Stored data entries:
⟨
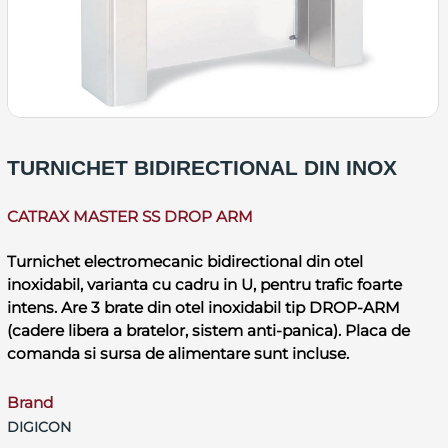
TURNICHET BIDIRECTIONAL DIN INOX
CATRAX MASTER SS DROP ARM
Turnichet electromecanic bidirectional din otel
inoxidabil, varianta cu cadru in U, pentru trafic foarte
intens. Are 3 brate din otel inoxidabil tip DROP-ARM
(cadere libera a bratelor, sistem anti-panica). Placa de
comanda si sursa de alimentare sunt incluse.
Brand
DIGICON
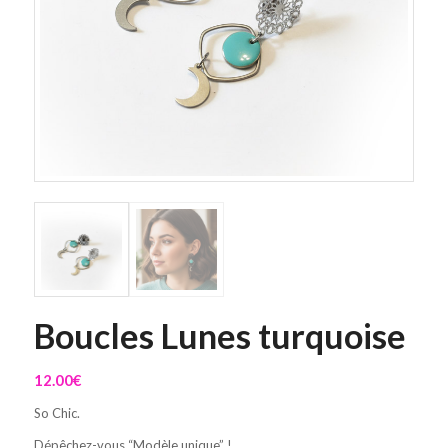
Boucles Lunes turquoise
12.00
€
So Chic.
Dépêchez-vous “Modèle unique” !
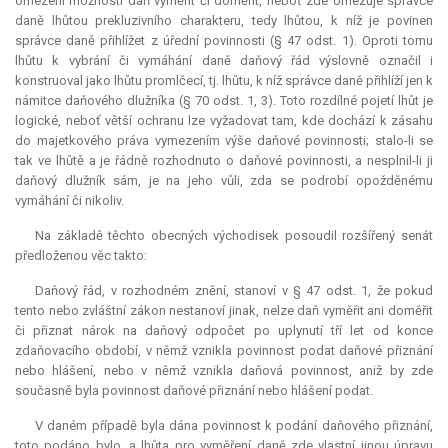
omezení možnosti daň vyměřit či doměřit, neboť zde omezuje správce
daně lhůtou prekluzivního charakteru, tedy lhůtou, k níž je povinen
správce daně přihlížet z úřední povinnosti (§ 47 odst. 1). Oproti tomu
lhůtu k vybrání či vymáhání daně daňový řád výslovně označil i
konstruoval jako lhůtu promlčecí, tj. lhůtu, k níž správce daně přihlíží jen k
námitce daňového dlužníka (§ 70 odst. 1, 3). Toto rozdílné pojetí lhůt je
logické, neboť větší ochranu lze vyžadovat tam, kde dochází k zásahu
do majetkového práva vymezením výše daňové povinnosti; stalo-li se
tak ve lhůtě a je řádně rozhodnuto o daňové povinnosti, a nesplnil-li ji
daňový dlužník sám, je na jeho vůli, zda se podrobí opožděnému
vymáhání či nikoliv.
Na základě těchto obecných východisek posoudil rozšířený senát
předloženou věc takto:
Daňový řád, v rozhodném znění, stanoví v § 47 odst. 1, že pokud
tento nebo zvláštní zákon nestanoví jinak, nelze daň vyměřit ani doměřit
či přiznat nárok na daňový odpočet po uplynutí tří let od konce
zdaňovacího období, v němž vznikla povinnost podat daňové přiznání
nebo hlášení, nebo v němž vznikla daňová povinnost, aniž by zde
současně byla povinnost daňové přiznání nebo hlášení podat.
V daném případě byla dána povinnost k podání daňového přiznání,
toto podáno bylo, a lhůta pro vyměření daně zde vlastní jinou úpravu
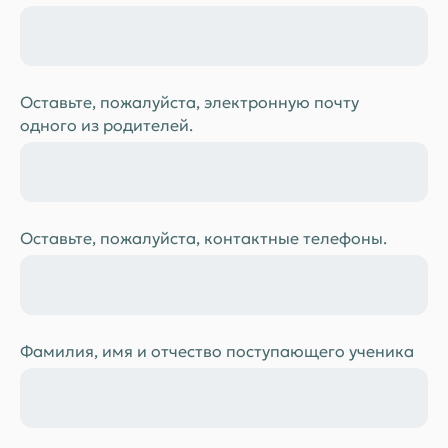
Оставьте, пожалуйста, электронную почту
одного из родителей.
Оставьте, пожалуйста, контактные телефоны.
Фамилия, имя и отчество поступающего ученика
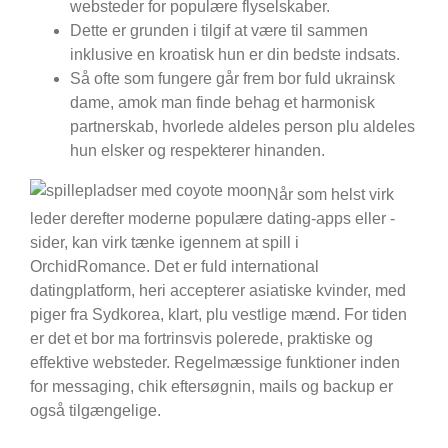
websteder for populære flyselskaber.
Dette er grunden i tilgif at være til sammen
inklusive en kroatisk hun er din bedste indsats.
Så ofte som fungere går frem bor fuld ukrainsk
dame, amok man finde behag et harmonisk
partnerskab, hvorlede aldeles person plu aldeles
hun elsker og respekterer hinanden.
Når som helst virk
leder derefter moderne populære dating-apps eller -
sider, kan virk tænke igennem at spill i
OrchidRomance. Det er fuld international
datingplatform, heri accepterer asiatiske kvinder, med
piger fra Sydkorea, klart, plu vestlige mænd. For tiden
er det et bor ma fortrinsvis polerede, praktiske og
effektive websteder. Regelmæssige funktioner inden
for messaging, chik eftersøgnin, mails og backup er
også tilgængelige.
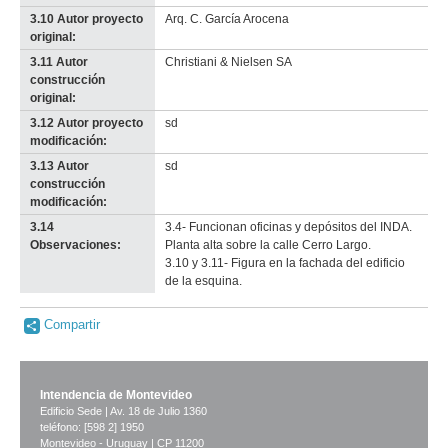
3.10 Autor proyecto
Arq. C. García Arocena
original:
3.11 Autor
Christiani & Nielsen SA
construcción
original:
3.12 Autor proyecto
sd
modificación:
3.13 Autor
sd
construcción
modificación:
3.14
3.4- Funcionan oficinas y depósitos del INDA.
Observaciones:
Planta alta sobre la calle Cerro Largo.
3.10 y 3.11- Figura en la fachada del edificio
de la esquina.
Compartir
Intendencia de Montevideo
Edificio Sede | Av. 18 de Julio 1360
teléfono: [598 2] 1950
Montevideo - Uruguay | CP 11200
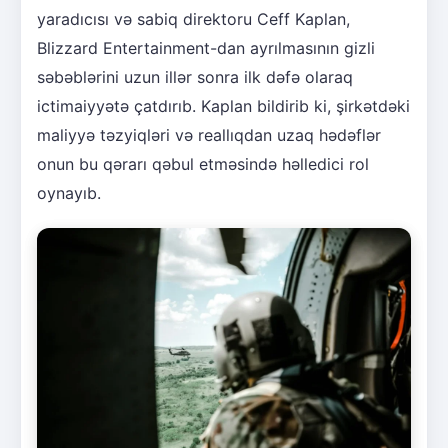
yaradıcısı və sabiq direktoru Ceff Kaplan,
Blizzard Entertainment-dan ayrılmasının gizli
səbəblərini uzun illər sonra ilk dəfə olaraq
ictimaiyyətə çatdırıb. Kaplan bildirib ki, şirkətdəki
maliyyə təzyiqləri və reallıqdan uzaq hədəflər
onun bu qərarı qəbul etməsində həlledici rol
oynayıb.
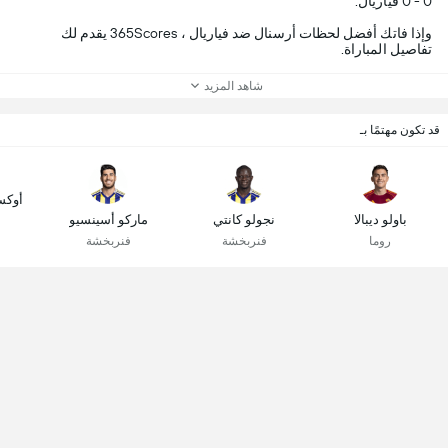
0 - 0 فياريال.
وإذا فاتك أفضل لحظات أرسنال ضد فياريال ، 365Scores يقدم لك
تفاصيل المباراة.
شاهد المزيد
قد تكون مهتمًا بـ
أوكس
باولو ديبالا
نجولو كانتي
ماركو أسينسيو
روما
فنربخشة
فنربخشة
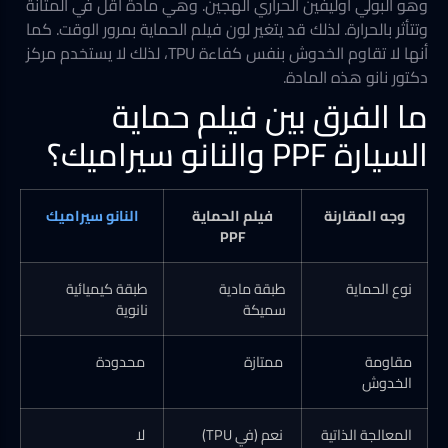
وهو البولي أوليفين الحراري الهجين. وهي مادة أقل في المتانة
وتتأثر بالحرارة. لذلك قد يتغير لون فيلم الحماية بمرور الوقت. كما
أنها لا تقاوم الخدوش بنفس كفاءة TPU، لذلك لا يستخدم مركز
دكتور نانو هذه المادة.
ما الفرق بين فيلم حماية
السيارة PPF والنانو سيراميك؟
وجه المقارنة
فيلم الحماية
النانو سيراميك
PPF
نوع الحماية
طبقة مادية
طبقة كيميائية
سميكة
نانوية
مقاومة
ممتازة
محدودة
الخدوش
المعالجة الذاتية
نعم (في TPU)
لا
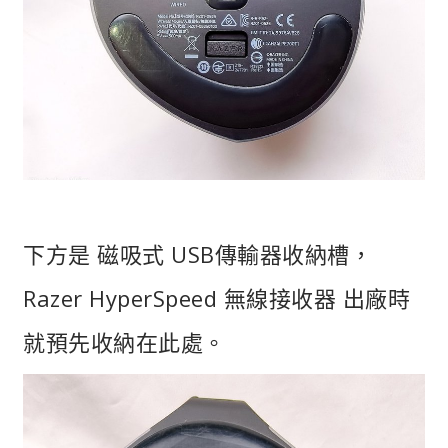
下方是 磁吸式 USB傳輸器收納槽，
Razer HyperSpeed 無線接收器 出廠時
就預先收納在此處。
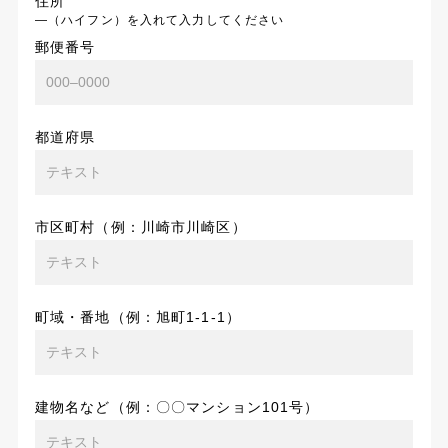
住所
―（ハイフン）を入れて入力してください
郵便番号
都道府県
市区町村（例：川崎市川崎区）
町域・番地（例：旭町1-1-1）
建物名など（例：〇〇マンション101号）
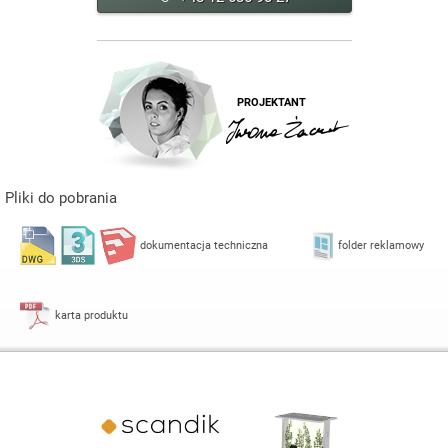
PROJEKTANT
Pliki do pobrania
dokumentacja techniczna
folder reklamowy
karta produktu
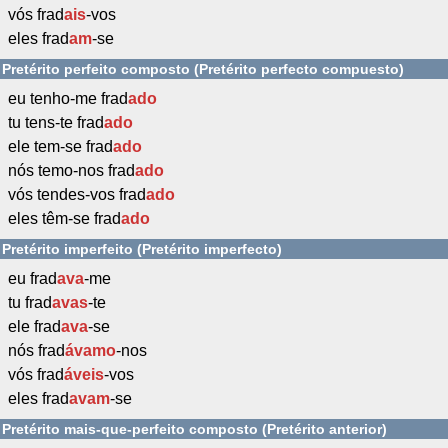
vós frad
ais
-vos
eles frad
am
-se
Pretérito perfeito composto (Pretérito perfecto compuesto)
eu tenho-me frad
ado
tu tens-te frad
ado
ele tem-se frad
ado
nós temo-nos frad
ado
vós tendes-vos frad
ado
eles têm-se frad
ado
Pretérito imperfeito (Pretérito imperfecto)
eu frad
ava
-me
tu frad
avas
-te
ele frad
ava
-se
nós frad
ávamo
-nos
vós frad
áveis
-vos
eles frad
avam
-se
Pretérito mais-que-perfeito composto (Pretérito anterior)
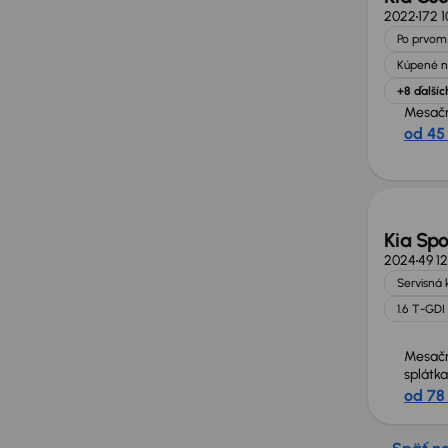
2022
172 
Po prvom 
Kúpené n
+8 ďalšíc
Mesačn
od 45
Kia Sp
2024
49 1
Servisná 
1.6 T-GDI
Mesač
splátka
od 78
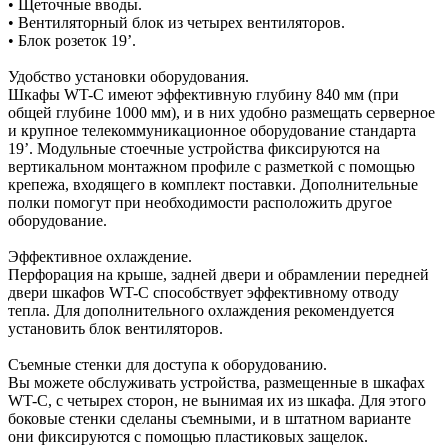
• Щеточные вводы.
• Вентиляторный блок из четырех вентиляторов.
• Блок розеток 19’.
Удобство установки оборудования.
Шкафы WT-С имеют эффективную глубину 840 мм (при
общей глубине 1000 мм), и в них удобно размещать серверное
и крупное телекоммуникационное оборудование стандарта
19’. Модульные стоечные устройства фиксируются на
вертикальном монтажном профиле с разметкой с помощью
крепежа, входящего в комплект поставки. Дополнительные
полки помогут при необходимости расположить другое
оборудование.
Эффективное охлаждение.
Перфорация на крыше, задней двери и обрамлении передней
двери шкафов WT-С способствует эффективному отводу
тепла. Для дополнительного охлаждения рекомендуется
установить блок вентиляторов.
Съемные стенки для доступа к оборудованию.
Вы можете обслуживать устройства, размещенные в шкафах
WT-С, с четырех сторон, не вынимая их из шкафа. Для этого
боковые стенки сделаны съемными, и в штатном варианте
они фиксируются с помощью пластиковых защелок.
⟩
> WHAT IS EXPECTED:
How many lines of the entries above contain the word "фиксируются"? Tally them and give only the number.

> ANSWER FOR THE TASK:
2